▶ **Excerpt provided**
start

Eugene Fama & Kenneth Frenchm University of Chicago Working Paper, March 2009

Abstract: The aggregate portfolio of U.S. equity mutual funds is close to the market
portfolio, but the high costs of active management show up intact as lower returns to investors. Bootstrap simulations produce no evidence that any managers have enough skill to cover the costs they impose on investors. If we add back costs, there is some evidence of inferior and superior performance (non-zero true alpha) in the extreme tails of the cross section of mutual fund alpha estimates. The evidence for performance is, however, weak, especially for successful funds, and we cannot reject the hypothesis that no fund managers have skill that enhances expected returns.


Since both of these results are PRECISELY what economists would predict, I expect to hear a little credit from you nay-sayers.

end

▶ **Data shown**
start

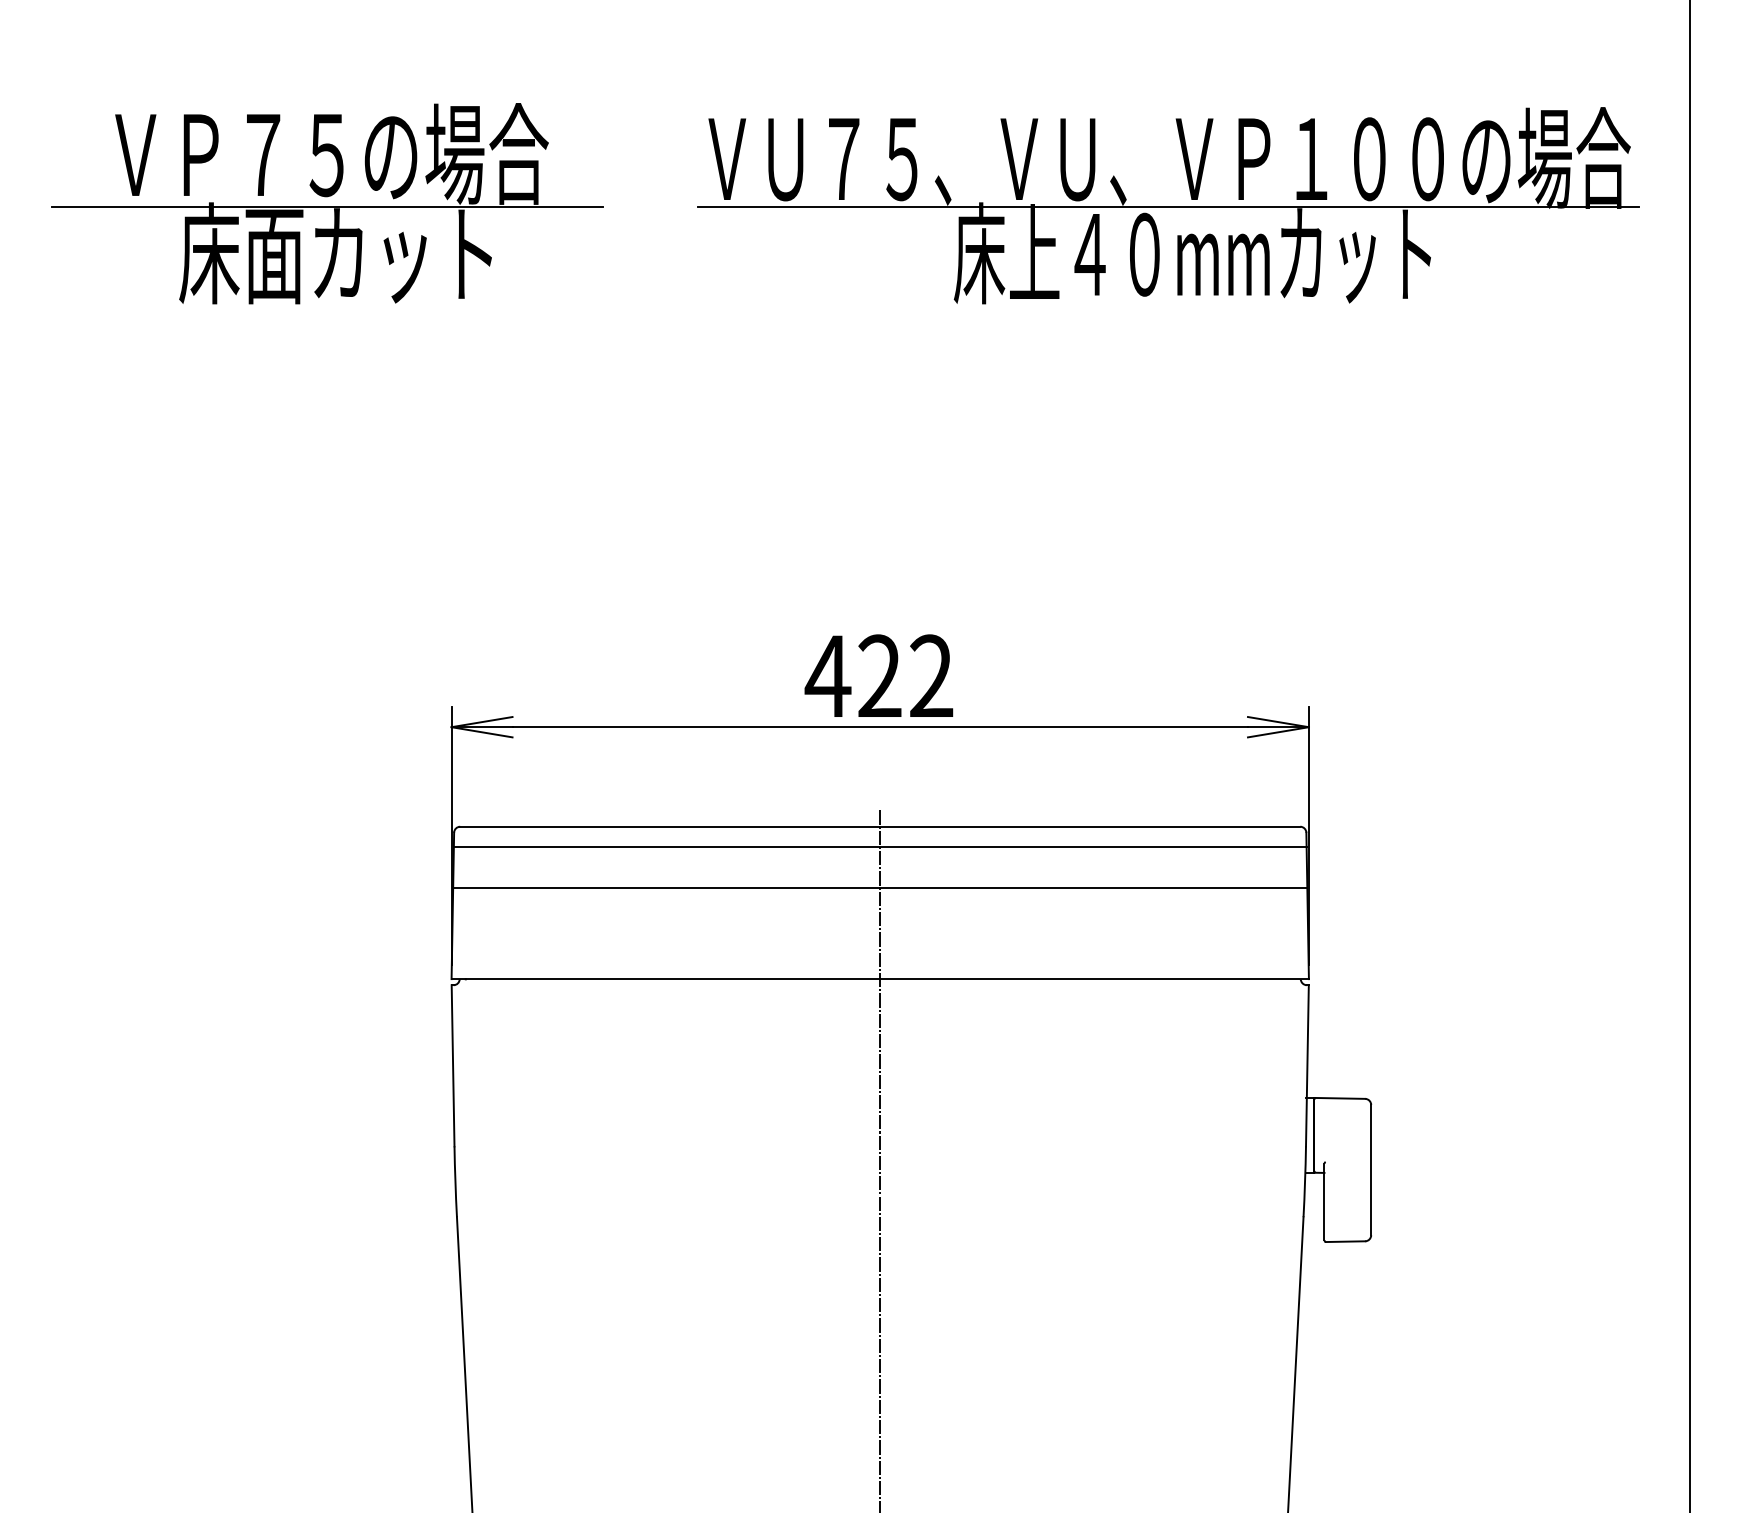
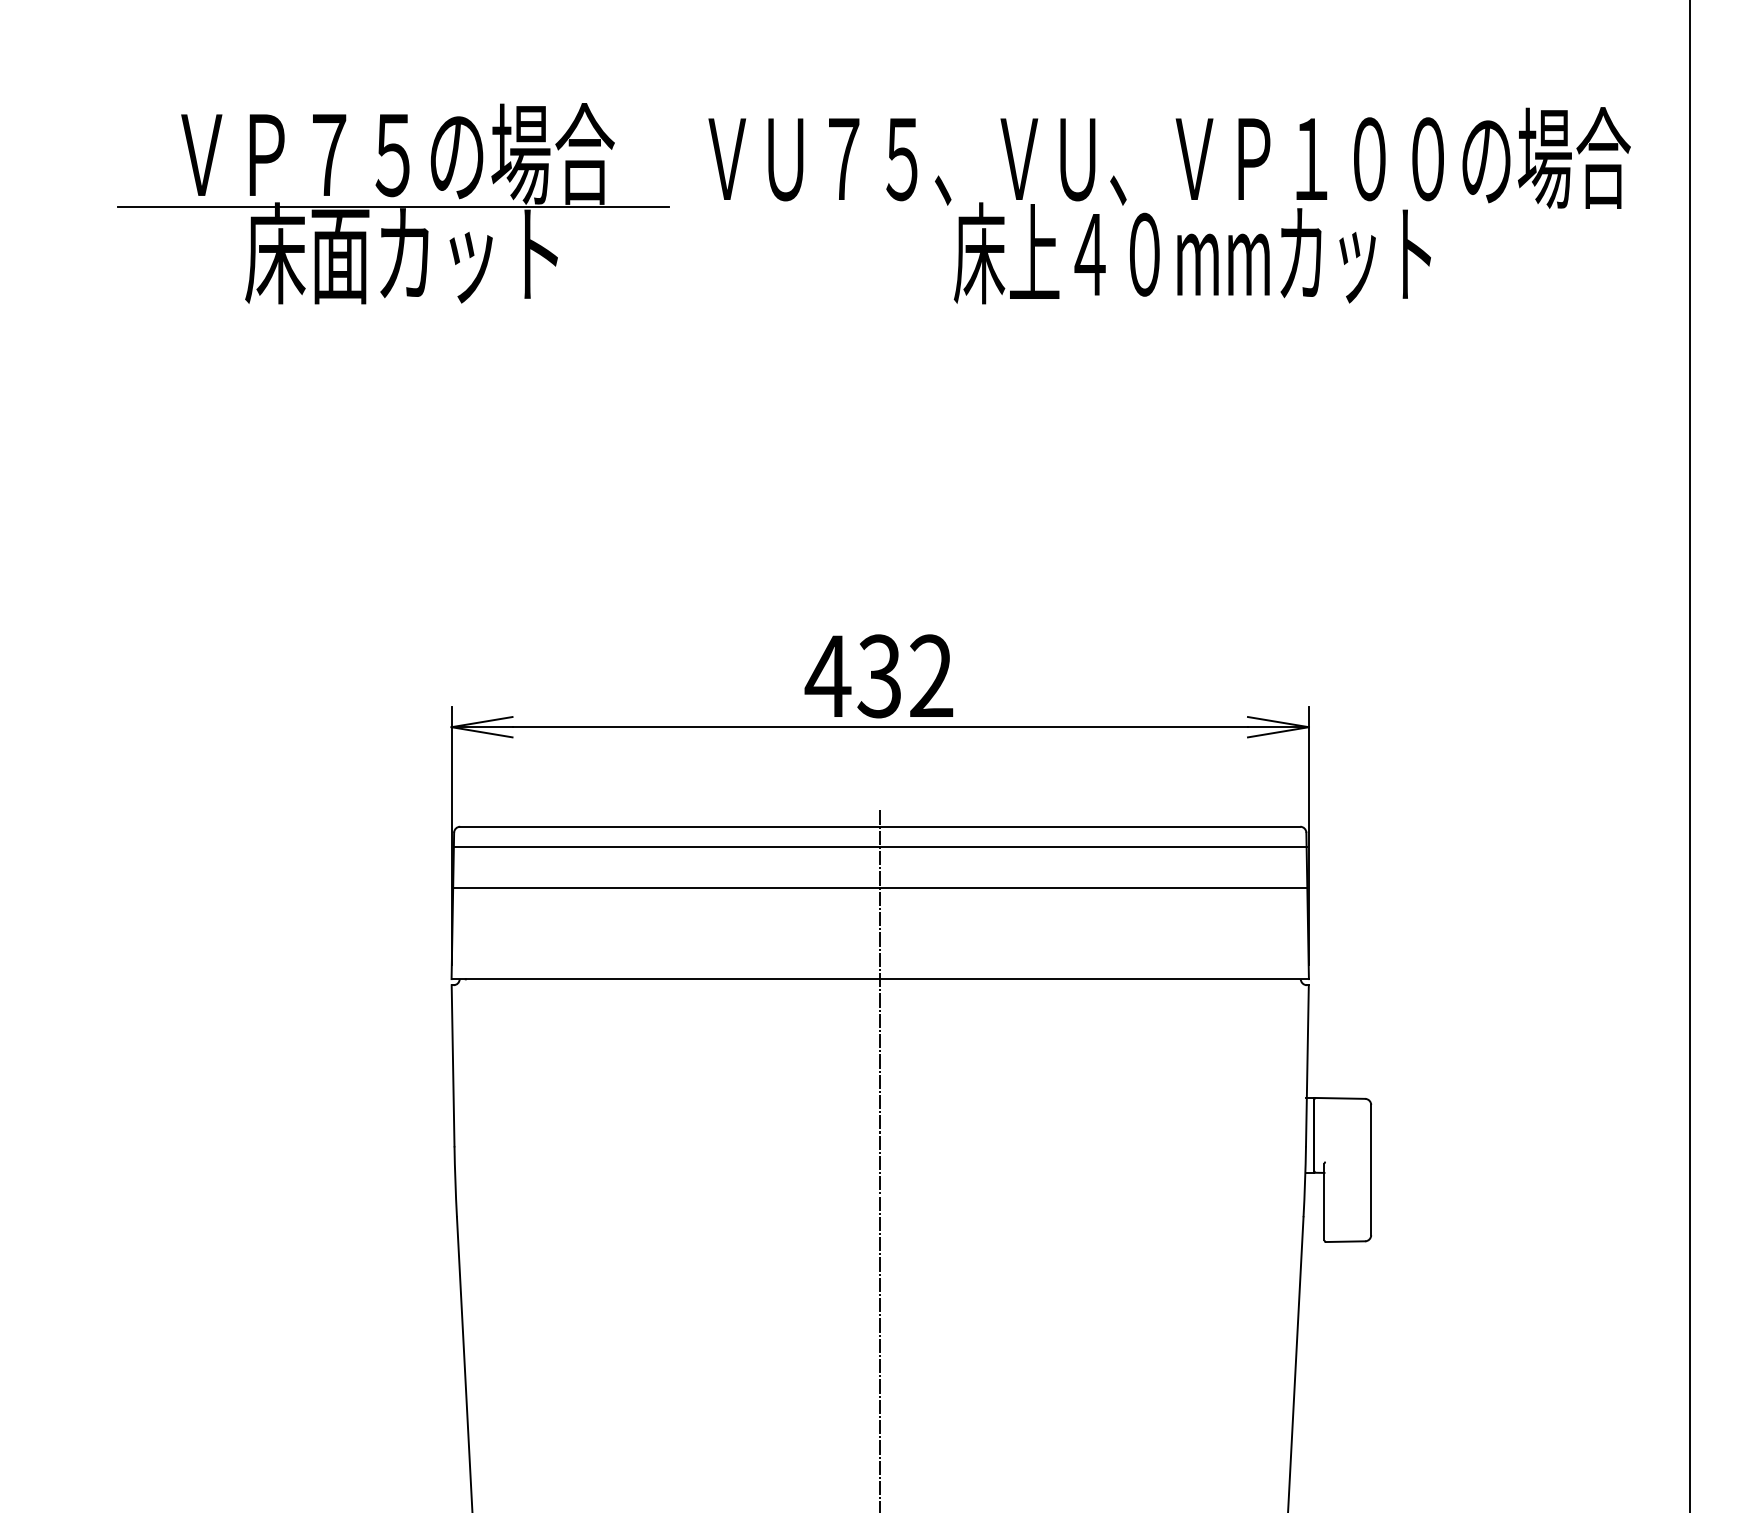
part at (327, 203) position: (327, 203) -> (393, 203)
line at (1168, 207): present -> none
text at (879, 676): 422 -> 432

end

▶ **Exercises**
1) From the passage on mutual fund performance, quote the portion that begins at the words "Eugene Fama &" and ends after the words "from you nay-sayers.".
2) According to the passage on mutual fund performance, what is the aggregate portfolio of U.S. equity mutual funds close to?

▶ **Answers to the tasks**
1)
Eugene Fama & Kenneth Frenchm University of Chicago Working Paper, March 2009

Abstract: The aggregate portfolio of U.S. equity mutual funds is close to the market
portfolio, but the high costs of active management show up intact as lower returns to investors. Bootstrap simulations produce no evidence that any managers have enough skill to cover the costs they impose on investors. If we add back costs, there is some evidence of inferior and superior performance (non-zero true alpha) in the extreme tails of the cross section of mutual fund alpha estimates. The evidence for performance is, however, weak, especially for successful funds, and we cannot reject the hypothesis that no fund managers have skill that enhances expected returns.


Since both of these results are PRECISELY what economists would predict, I expect to hear a little credit from you nay-sayers.

2) The market portfolio.